Further conversations with students proved to her that this group of seniors was not an anomaly, but the norm.
“I started talking to them about hookup culture and how that had impacted dating, and what I realized was that the dating social script was sort of gone,” she said.
And so, like any good professor, Cronin turned the problem into an assignment that she gave to her senior capstone class: ask a legitimate romantic interest out on a date. In person. Keep the date 60-90 minutes. Go out to ice cream or coffee – something without drugs or alcohol. You ask, you pay – but a first date should only cost about $10 anyway. The only physical contact should be an A-frame hug.
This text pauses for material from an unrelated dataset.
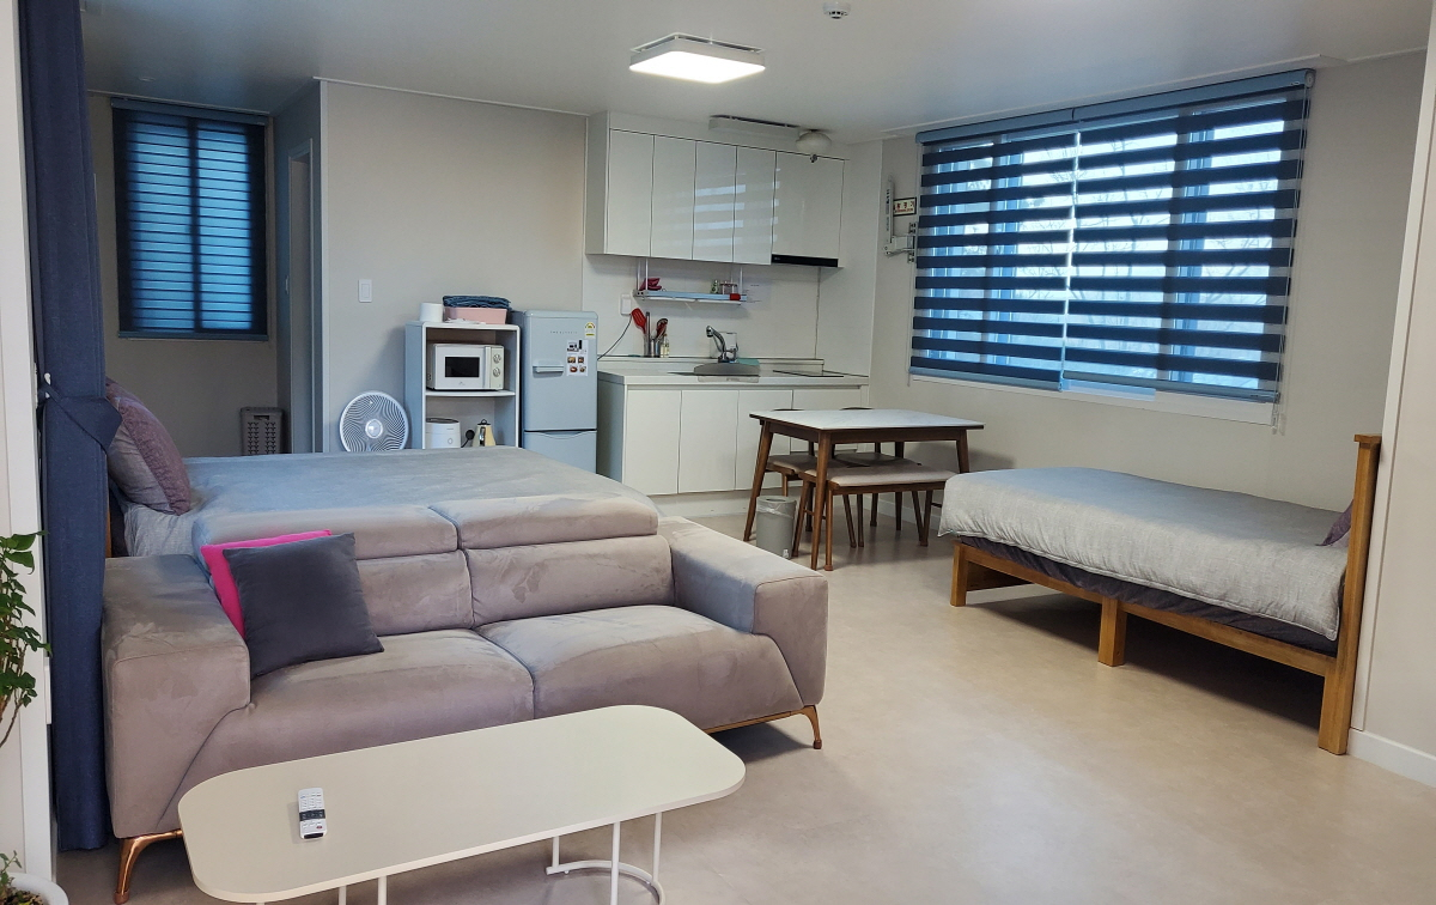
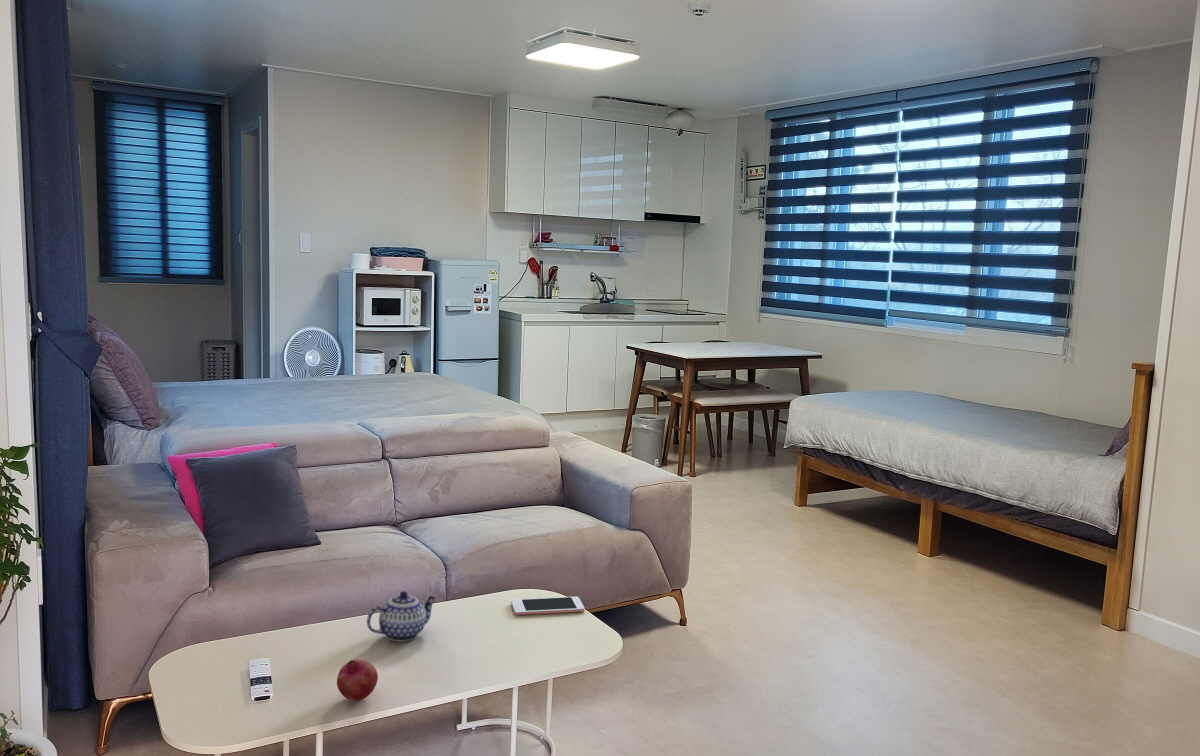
+ teapot [366,590,438,643]
+ fruit [336,658,379,702]
+ cell phone [510,596,586,616]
The idea caught on, and pretty soon these “Cronin dates” were the talk of Boston College. Today Cronin travels the country, speaking to college students about how to date, and continues to give the dating assignment in her classes.
Her renown as the ‘Date Doctor’ reached the ears of Megan Harrington and her colleagues, who were looking to create a documentary about dating in today’s world. Harrington and her team decided to feature Cronin’s dating assignment in their new film “The Dating Project” – part dating how-to, part dating documentary. [trailer here]
Besides Cronin’s dating assignment, the film follows five single people of varying ages and backgrounds who are looking for love – two college students, Matt and Shanzi; Cecilia, a 20-something living in Chicago; Rasheeda, a 30-something living in New York; and Chris, a 40-something from Los Angeles.
Uncertainty and ambiguity is a constant thread in every storyline. Cecilia wishes her Tinder date would tell her what he wants, Rasheeda can’t remember the last time she was on a real date, or what that even means. Chris is so overwhelmed by online dating he’s not sure where to begin.
Two of the three production companies involved in “The Dating Project” are Christian companies – Paulist Productions and Family Theater Productions. Most of the single people featured in the film end up talking about their faith and values at some point, some more explicitly than others.
Harrington, herself a Catholic, told CNA that faith wasn’t necessarily meant to be a central theme of the film, but faith and values are a topic that inevitably come up during the dating process, and each person in the film talked about it to the extent they felt natural.
What the film does show, Harrington said, is that Christians are not really any better at dating in the modern world than anyone else is.
“It’s very apparent that even in the Christian world, in this area of life – dating and relationships – we’re just as lost as anyone else, we’re really not leading the way,” she said. “I think it’s just as difficult for Christians as it is for anyone else.”